I think he has feelings for you, but his son comes first and that is the reason why he's backed off. As long as he thinks staying with his son's mother is best for his son, you have no chance with him. I'd support him by breaking off any contact with him by politely refusing any communications with him. Doing anything else will put you in a Lose-Lose situation. It's best if you move on.
I always replied to him but I never once initiated contact with him
I would try and move on and he came back
And?
You can't rewrite your own history, You ALLOWED it to happen.
Who contacted who first really doesn't matter. The talks and acts all took place becuase you allowed it in to your life.
You can't disassociated yourself from the behavior by telling yourself if you where the receiver and not the initiater that it was "not your fault"

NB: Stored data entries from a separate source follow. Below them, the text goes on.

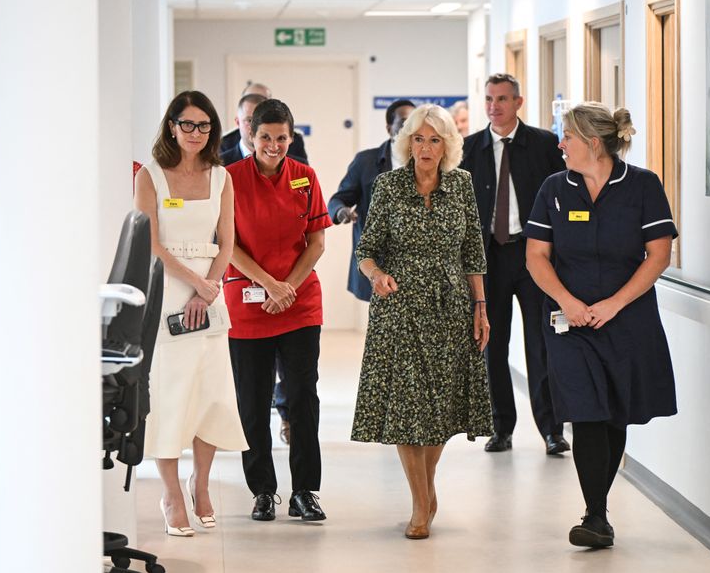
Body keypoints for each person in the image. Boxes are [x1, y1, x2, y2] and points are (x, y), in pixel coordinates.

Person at [524, 103, 677, 548]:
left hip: (627, 320)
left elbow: (659, 255)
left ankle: (598, 507)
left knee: (614, 413)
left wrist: (614, 303)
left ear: (592, 143)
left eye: (566, 137)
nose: (560, 145)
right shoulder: (554, 188)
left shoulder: (643, 186)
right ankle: (595, 515)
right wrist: (568, 301)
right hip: (569, 322)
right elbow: (536, 256)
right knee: (585, 411)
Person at [351, 104, 493, 540]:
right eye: (418, 138)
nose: (425, 147)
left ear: (448, 145)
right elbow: (366, 249)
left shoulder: (463, 185)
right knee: (406, 408)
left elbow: (472, 250)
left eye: (434, 139)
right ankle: (420, 501)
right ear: (406, 143)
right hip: (401, 309)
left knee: (441, 408)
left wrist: (481, 307)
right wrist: (377, 275)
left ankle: (427, 487)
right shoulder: (388, 185)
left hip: (451, 306)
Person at [135, 90, 248, 537]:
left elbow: (228, 240)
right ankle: (171, 494)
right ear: (171, 126)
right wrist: (193, 282)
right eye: (187, 124)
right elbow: (152, 242)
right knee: (170, 394)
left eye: (204, 125)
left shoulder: (221, 177)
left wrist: (210, 287)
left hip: (210, 294)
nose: (195, 133)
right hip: (168, 289)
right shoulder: (150, 176)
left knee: (211, 394)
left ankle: (200, 483)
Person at [224, 98, 332, 523]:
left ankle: (305, 491)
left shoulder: (305, 177)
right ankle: (263, 491)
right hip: (249, 305)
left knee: (303, 399)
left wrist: (287, 287)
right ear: (250, 135)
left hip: (299, 304)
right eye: (265, 137)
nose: (273, 145)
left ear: (292, 137)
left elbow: (317, 241)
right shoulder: (230, 179)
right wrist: (269, 284)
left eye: (281, 138)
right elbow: (228, 246)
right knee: (252, 402)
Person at [460, 73, 569, 455]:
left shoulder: (544, 145)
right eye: (489, 99)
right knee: (493, 344)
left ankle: (552, 430)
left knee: (542, 344)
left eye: (503, 99)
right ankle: (501, 427)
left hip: (534, 256)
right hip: (489, 259)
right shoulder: (468, 149)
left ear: (518, 103)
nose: (495, 106)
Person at [327, 98, 415, 301]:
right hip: (377, 262)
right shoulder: (366, 161)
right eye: (403, 122)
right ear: (388, 128)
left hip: (415, 261)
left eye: (413, 124)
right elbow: (338, 199)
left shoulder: (426, 161)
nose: (409, 129)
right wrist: (342, 212)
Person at [221, 82, 308, 164]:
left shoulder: (300, 168)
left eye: (281, 138)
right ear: (238, 121)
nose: (274, 146)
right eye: (249, 120)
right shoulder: (222, 164)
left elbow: (302, 177)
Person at [220, 93, 266, 166]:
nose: (256, 127)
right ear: (238, 122)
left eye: (261, 120)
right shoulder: (219, 165)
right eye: (249, 120)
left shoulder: (286, 162)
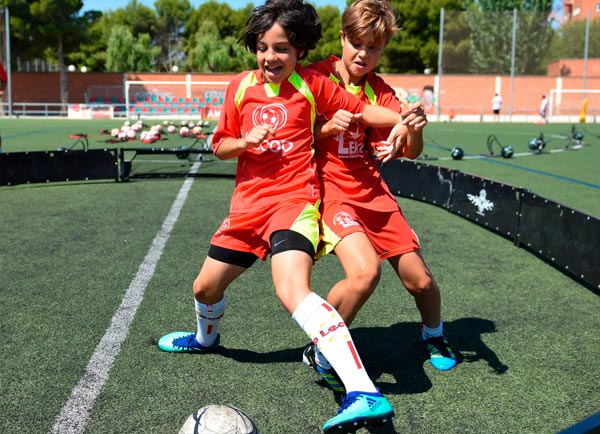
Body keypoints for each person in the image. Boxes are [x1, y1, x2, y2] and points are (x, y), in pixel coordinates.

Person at [157, 0, 413, 431]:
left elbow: (367, 111)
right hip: (246, 208)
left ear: (299, 50)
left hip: (295, 204)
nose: (270, 57)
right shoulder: (239, 87)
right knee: (203, 288)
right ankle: (205, 339)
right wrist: (246, 142)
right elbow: (220, 146)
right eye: (262, 47)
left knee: (292, 287)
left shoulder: (313, 84)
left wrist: (406, 116)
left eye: (281, 49)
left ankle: (363, 390)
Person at [301, 0, 457, 395]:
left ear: (382, 49)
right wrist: (323, 130)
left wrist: (414, 126)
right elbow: (293, 139)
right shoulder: (314, 78)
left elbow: (411, 149)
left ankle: (434, 334)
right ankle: (322, 347)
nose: (364, 54)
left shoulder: (382, 90)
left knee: (420, 281)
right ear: (342, 38)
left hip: (375, 196)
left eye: (374, 47)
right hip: (333, 195)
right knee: (364, 273)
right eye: (357, 43)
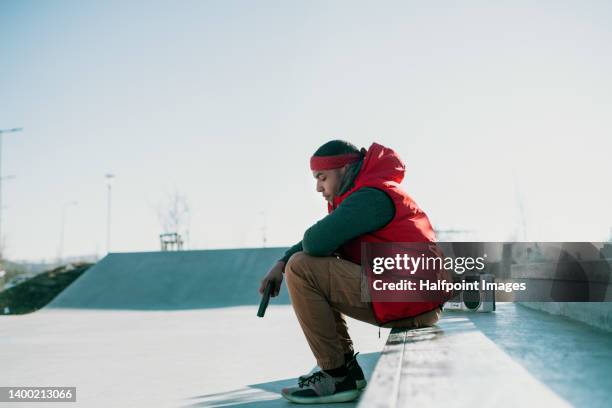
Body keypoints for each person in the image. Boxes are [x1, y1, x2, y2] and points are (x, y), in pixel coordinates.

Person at [259, 140, 443, 404]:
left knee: (301, 268)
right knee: (302, 262)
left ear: (344, 169)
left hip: (410, 300)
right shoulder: (367, 193)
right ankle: (344, 370)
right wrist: (281, 261)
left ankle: (336, 375)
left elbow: (315, 242)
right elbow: (320, 239)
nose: (318, 187)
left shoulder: (370, 197)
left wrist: (286, 263)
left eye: (322, 177)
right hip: (411, 297)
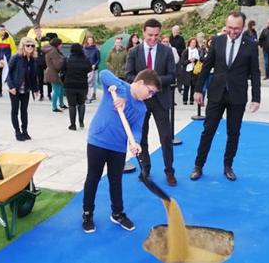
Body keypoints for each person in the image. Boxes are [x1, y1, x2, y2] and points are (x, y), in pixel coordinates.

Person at [82, 68, 161, 233]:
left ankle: (117, 213)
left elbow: (137, 130)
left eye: (153, 94)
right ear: (140, 83)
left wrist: (136, 142)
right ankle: (87, 213)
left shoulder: (142, 108)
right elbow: (103, 73)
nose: (150, 96)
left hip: (118, 146)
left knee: (115, 180)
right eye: (150, 91)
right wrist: (123, 94)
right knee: (93, 177)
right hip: (98, 140)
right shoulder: (117, 88)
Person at [190, 11, 261, 182]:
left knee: (233, 133)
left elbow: (255, 73)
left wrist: (256, 97)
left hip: (237, 96)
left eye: (236, 28)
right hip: (216, 93)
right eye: (230, 27)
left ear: (243, 27)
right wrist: (199, 89)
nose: (232, 31)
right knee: (208, 131)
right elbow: (207, 66)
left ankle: (228, 166)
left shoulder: (251, 45)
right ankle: (198, 166)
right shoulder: (217, 41)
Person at [126, 18, 177, 186]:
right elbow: (129, 75)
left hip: (161, 101)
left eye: (156, 35)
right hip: (141, 102)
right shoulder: (134, 52)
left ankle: (169, 171)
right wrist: (144, 87)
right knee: (142, 137)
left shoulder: (166, 51)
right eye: (150, 35)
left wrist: (153, 84)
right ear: (143, 32)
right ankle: (145, 169)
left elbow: (172, 75)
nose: (153, 38)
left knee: (166, 137)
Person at [7, 37, 38, 141]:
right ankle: (17, 132)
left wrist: (36, 89)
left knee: (24, 111)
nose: (30, 47)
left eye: (32, 45)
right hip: (15, 89)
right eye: (28, 45)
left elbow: (33, 76)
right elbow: (8, 72)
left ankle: (25, 131)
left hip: (26, 89)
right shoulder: (16, 57)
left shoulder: (32, 59)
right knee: (15, 111)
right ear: (23, 46)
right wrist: (11, 86)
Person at [62, 43, 92, 130]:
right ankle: (81, 122)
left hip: (70, 85)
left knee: (72, 105)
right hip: (82, 85)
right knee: (81, 103)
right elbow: (89, 69)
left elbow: (62, 69)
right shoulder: (86, 60)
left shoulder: (67, 59)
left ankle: (73, 124)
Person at [43, 37, 67, 112]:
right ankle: (54, 107)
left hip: (53, 72)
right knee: (57, 90)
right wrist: (64, 61)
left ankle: (61, 104)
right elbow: (57, 65)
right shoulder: (53, 52)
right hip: (53, 73)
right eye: (60, 44)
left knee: (61, 89)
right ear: (57, 44)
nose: (61, 46)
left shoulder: (52, 50)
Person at [180, 37, 202, 105]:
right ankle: (185, 100)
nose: (193, 44)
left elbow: (200, 60)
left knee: (193, 85)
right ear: (189, 43)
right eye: (192, 43)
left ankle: (192, 100)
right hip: (187, 70)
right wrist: (189, 60)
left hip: (195, 70)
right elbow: (182, 62)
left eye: (194, 43)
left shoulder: (198, 51)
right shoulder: (186, 51)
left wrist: (195, 60)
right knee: (186, 86)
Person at [32, 27, 52, 101]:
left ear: (41, 31)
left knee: (48, 78)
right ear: (34, 32)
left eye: (38, 31)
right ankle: (41, 94)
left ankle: (49, 94)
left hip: (46, 62)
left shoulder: (47, 39)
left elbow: (50, 50)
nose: (37, 32)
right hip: (38, 62)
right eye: (36, 31)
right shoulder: (33, 41)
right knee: (40, 79)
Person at [83, 36, 101, 103]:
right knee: (86, 82)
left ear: (93, 41)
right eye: (89, 40)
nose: (90, 41)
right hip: (86, 69)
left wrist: (95, 65)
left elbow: (98, 59)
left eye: (91, 40)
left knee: (94, 82)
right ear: (87, 41)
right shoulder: (84, 49)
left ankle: (93, 94)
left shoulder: (96, 50)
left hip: (94, 69)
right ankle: (86, 95)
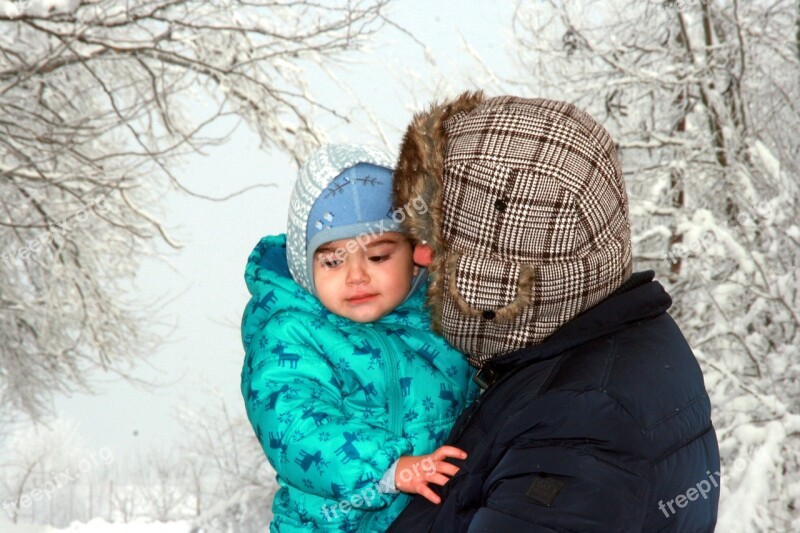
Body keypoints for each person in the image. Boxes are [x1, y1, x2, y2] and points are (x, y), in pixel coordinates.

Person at [387, 93, 721, 532]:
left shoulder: (583, 425)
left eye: (442, 242)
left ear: (497, 275)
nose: (422, 257)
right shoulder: (617, 345)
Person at [241, 144, 477, 532]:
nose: (356, 277)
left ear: (415, 254)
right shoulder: (292, 333)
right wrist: (388, 468)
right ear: (305, 264)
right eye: (333, 261)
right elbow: (294, 425)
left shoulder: (440, 321)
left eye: (378, 257)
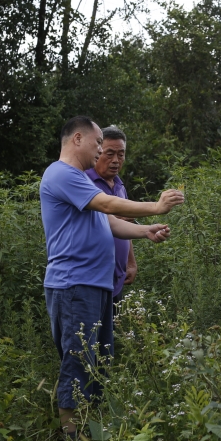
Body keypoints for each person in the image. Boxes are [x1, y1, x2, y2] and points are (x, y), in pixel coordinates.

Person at [40, 116, 184, 441]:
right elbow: (107, 204)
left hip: (96, 285)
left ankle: (95, 436)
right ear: (78, 139)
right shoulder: (61, 173)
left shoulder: (79, 181)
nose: (101, 149)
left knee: (98, 364)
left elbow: (110, 222)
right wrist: (156, 208)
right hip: (74, 285)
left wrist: (145, 231)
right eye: (97, 143)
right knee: (78, 363)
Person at [85, 125, 139, 309]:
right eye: (110, 153)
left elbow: (126, 225)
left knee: (113, 335)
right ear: (98, 152)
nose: (116, 160)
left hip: (116, 279)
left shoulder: (119, 185)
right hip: (92, 278)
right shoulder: (84, 182)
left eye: (121, 154)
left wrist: (130, 263)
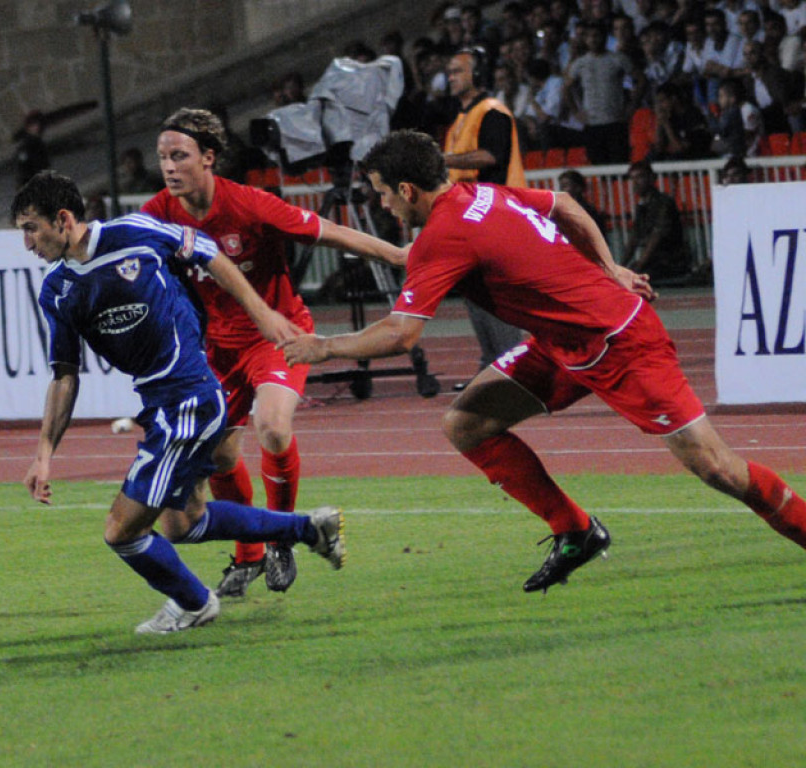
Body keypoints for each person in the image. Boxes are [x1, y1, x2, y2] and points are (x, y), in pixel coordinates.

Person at [281, 129, 806, 594]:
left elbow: (401, 335)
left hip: (620, 342)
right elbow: (566, 205)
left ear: (407, 190)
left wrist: (324, 347)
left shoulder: (444, 234)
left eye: (381, 194)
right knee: (467, 423)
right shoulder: (480, 194)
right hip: (561, 343)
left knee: (717, 467)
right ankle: (575, 530)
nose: (382, 205)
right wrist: (610, 268)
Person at [11, 170, 346, 634]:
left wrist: (262, 313)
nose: (27, 243)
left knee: (121, 530)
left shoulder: (134, 234)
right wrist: (44, 454)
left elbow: (210, 253)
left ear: (63, 219)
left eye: (32, 228)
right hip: (162, 406)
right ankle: (309, 529)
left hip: (188, 399)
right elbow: (64, 375)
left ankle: (194, 603)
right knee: (183, 523)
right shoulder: (57, 288)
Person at [142, 108, 407, 598]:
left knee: (274, 428)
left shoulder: (249, 204)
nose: (169, 167)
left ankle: (283, 537)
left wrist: (397, 255)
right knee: (220, 455)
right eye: (163, 158)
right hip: (216, 349)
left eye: (179, 156)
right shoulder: (157, 213)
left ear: (209, 157)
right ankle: (249, 555)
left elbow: (328, 231)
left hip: (277, 335)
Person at [442, 47, 527, 382]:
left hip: (496, 215)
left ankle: (513, 368)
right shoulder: (462, 118)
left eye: (457, 71)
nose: (450, 77)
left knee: (494, 295)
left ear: (477, 75)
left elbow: (492, 156)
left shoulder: (492, 111)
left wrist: (443, 160)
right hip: (471, 218)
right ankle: (493, 366)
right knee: (475, 293)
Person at [565, 20, 645, 164]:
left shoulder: (618, 59)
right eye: (589, 36)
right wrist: (576, 112)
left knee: (619, 163)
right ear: (585, 39)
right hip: (592, 123)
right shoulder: (579, 63)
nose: (593, 40)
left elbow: (641, 80)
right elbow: (566, 88)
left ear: (604, 37)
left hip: (615, 121)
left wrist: (632, 107)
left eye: (596, 35)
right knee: (598, 165)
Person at [622, 159, 691, 283]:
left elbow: (656, 237)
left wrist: (640, 264)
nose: (635, 183)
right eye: (632, 179)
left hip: (670, 262)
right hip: (654, 262)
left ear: (652, 178)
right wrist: (619, 267)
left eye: (640, 177)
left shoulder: (664, 203)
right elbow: (634, 238)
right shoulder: (641, 206)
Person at [557, 169, 607, 236]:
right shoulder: (561, 210)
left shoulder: (588, 211)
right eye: (561, 186)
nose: (562, 190)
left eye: (565, 186)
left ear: (578, 187)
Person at [14, 109, 50, 189]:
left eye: (37, 124)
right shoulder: (26, 145)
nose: (35, 128)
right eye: (32, 125)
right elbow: (23, 167)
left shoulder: (38, 143)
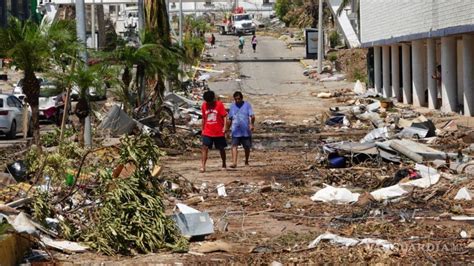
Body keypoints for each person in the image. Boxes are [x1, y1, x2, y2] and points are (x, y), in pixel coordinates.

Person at [201, 90, 228, 172]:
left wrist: (225, 127)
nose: (208, 103)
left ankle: (224, 163)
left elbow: (225, 116)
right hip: (208, 131)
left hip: (218, 131)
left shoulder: (219, 105)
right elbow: (203, 118)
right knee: (204, 147)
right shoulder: (204, 105)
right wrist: (202, 129)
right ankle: (203, 166)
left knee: (221, 148)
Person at [227, 91, 255, 168]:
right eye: (236, 99)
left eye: (238, 99)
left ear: (241, 98)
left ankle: (246, 160)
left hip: (245, 130)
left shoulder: (247, 105)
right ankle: (234, 162)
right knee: (234, 146)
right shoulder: (232, 106)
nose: (237, 101)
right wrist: (227, 129)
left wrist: (251, 124)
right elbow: (230, 119)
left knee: (247, 147)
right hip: (235, 130)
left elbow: (252, 116)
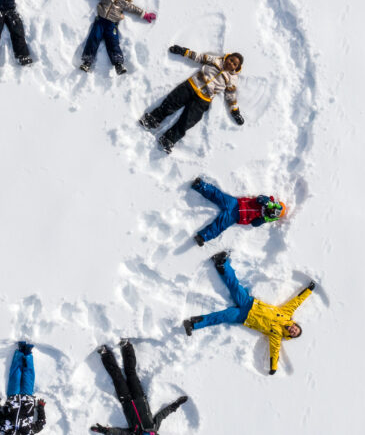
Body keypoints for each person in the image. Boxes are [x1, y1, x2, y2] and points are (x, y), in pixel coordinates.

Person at [182, 251, 315, 375]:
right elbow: (296, 302)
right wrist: (308, 290)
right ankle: (221, 262)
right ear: (295, 325)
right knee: (234, 286)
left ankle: (193, 324)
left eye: (293, 333)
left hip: (243, 317)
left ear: (290, 335)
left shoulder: (277, 335)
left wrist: (273, 367)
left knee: (222, 316)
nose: (292, 330)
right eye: (295, 329)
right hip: (249, 303)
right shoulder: (286, 314)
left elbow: (274, 351)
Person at [139, 45, 246, 153]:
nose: (231, 63)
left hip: (204, 99)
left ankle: (169, 139)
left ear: (236, 68)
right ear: (227, 57)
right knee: (172, 102)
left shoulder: (232, 79)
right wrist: (183, 51)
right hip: (191, 85)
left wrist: (235, 111)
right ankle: (152, 119)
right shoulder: (216, 60)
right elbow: (199, 57)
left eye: (234, 64)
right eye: (231, 60)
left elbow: (230, 95)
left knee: (188, 120)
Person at [91, 340, 188, 434]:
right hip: (139, 396)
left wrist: (106, 431)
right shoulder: (154, 427)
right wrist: (176, 404)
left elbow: (120, 432)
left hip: (126, 401)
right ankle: (126, 347)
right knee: (131, 373)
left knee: (118, 378)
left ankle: (105, 354)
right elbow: (162, 415)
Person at [70, 0, 156, 75]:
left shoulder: (123, 3)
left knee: (113, 42)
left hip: (112, 25)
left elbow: (133, 9)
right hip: (100, 22)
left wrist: (145, 15)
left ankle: (118, 64)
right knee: (93, 38)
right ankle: (87, 62)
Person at [187, 177, 286, 246]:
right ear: (275, 204)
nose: (272, 211)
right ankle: (200, 185)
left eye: (275, 213)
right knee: (218, 196)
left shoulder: (262, 218)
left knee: (219, 226)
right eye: (274, 209)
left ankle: (203, 237)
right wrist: (267, 203)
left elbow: (254, 224)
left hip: (235, 217)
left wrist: (264, 219)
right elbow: (259, 199)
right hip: (235, 203)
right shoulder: (266, 201)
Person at [0, 341, 47, 434]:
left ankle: (20, 352)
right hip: (27, 398)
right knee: (28, 376)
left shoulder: (5, 429)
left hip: (13, 397)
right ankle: (28, 354)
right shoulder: (29, 432)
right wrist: (40, 408)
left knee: (15, 375)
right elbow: (41, 423)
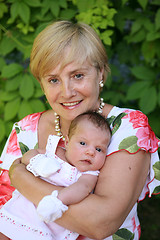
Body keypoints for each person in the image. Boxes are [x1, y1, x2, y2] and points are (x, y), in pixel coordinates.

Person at [0, 20, 160, 240]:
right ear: (42, 86)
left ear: (101, 74)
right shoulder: (26, 130)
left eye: (77, 76)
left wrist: (21, 178)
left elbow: (100, 223)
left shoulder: (127, 127)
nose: (67, 92)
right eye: (53, 80)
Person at [0, 111, 111, 240]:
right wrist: (37, 162)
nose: (90, 152)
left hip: (50, 222)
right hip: (23, 209)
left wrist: (57, 201)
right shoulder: (54, 150)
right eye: (83, 143)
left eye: (99, 149)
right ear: (68, 142)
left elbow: (82, 188)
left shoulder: (89, 174)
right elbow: (28, 155)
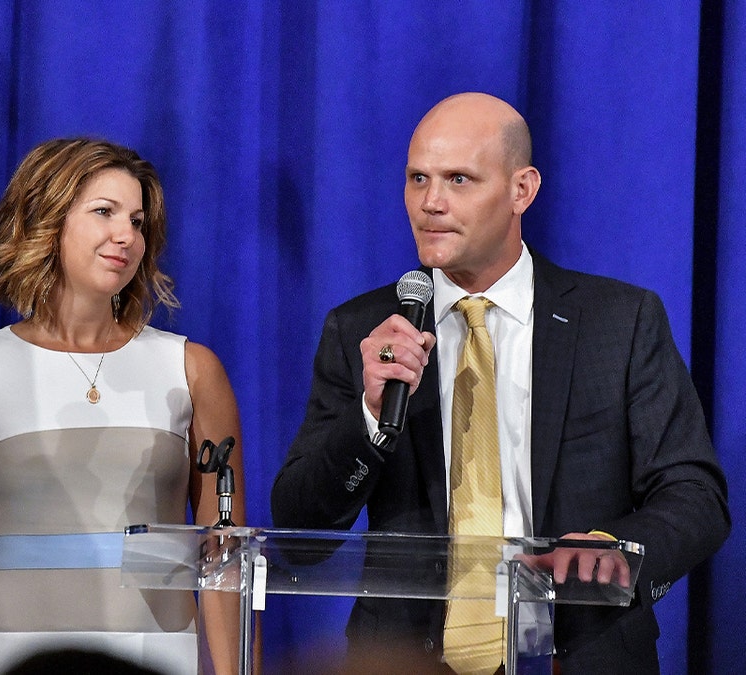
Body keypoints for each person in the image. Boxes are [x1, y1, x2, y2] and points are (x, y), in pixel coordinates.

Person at [271, 92, 729, 674]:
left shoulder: (619, 321)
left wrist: (614, 551)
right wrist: (367, 415)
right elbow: (298, 532)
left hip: (578, 653)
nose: (430, 203)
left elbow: (694, 495)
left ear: (522, 190)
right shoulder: (363, 331)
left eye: (458, 179)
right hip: (405, 659)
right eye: (417, 179)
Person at [0, 138, 245, 674]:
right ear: (46, 220)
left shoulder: (191, 369)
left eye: (137, 221)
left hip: (154, 658)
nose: (126, 236)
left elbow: (224, 563)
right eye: (104, 213)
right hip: (10, 658)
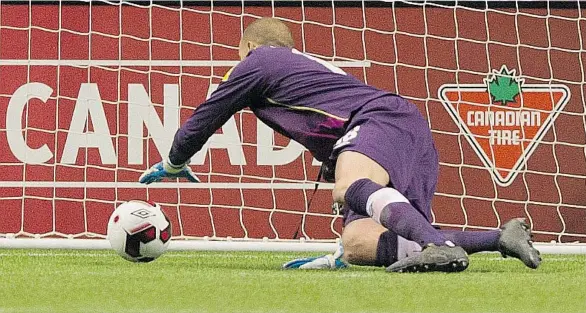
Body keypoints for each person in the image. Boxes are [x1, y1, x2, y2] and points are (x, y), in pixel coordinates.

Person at [139, 17, 541, 272]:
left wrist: (174, 163)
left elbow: (206, 117)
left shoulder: (258, 62)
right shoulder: (299, 71)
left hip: (380, 118)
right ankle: (501, 237)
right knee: (356, 245)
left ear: (248, 48)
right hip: (404, 130)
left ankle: (437, 246)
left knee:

It's faulty logic placed in an attempt to get what you want without the personal responsibility attached. It's preemptive blame placing so if things do not go a way you want you can just wash your hands of it all and come away clean like you have been viticimized by those who surround you.
It wasnt just something that "just" happened, it's something that you let happen.
I'll never understand the ideolgy because "you where not the one to place the call" that "you where not part of the conversation that followed"
I'm angry at myself for letting it happen.
I let my heart rule my head..there's no explanation for my behaviour.
I have been really selfish I know that.
I've never done anything like this before
I'm angry at myself for letting it happen.
I let my heart rule my head..there's no explanation for my behaviour.
I have been really selfish I know that.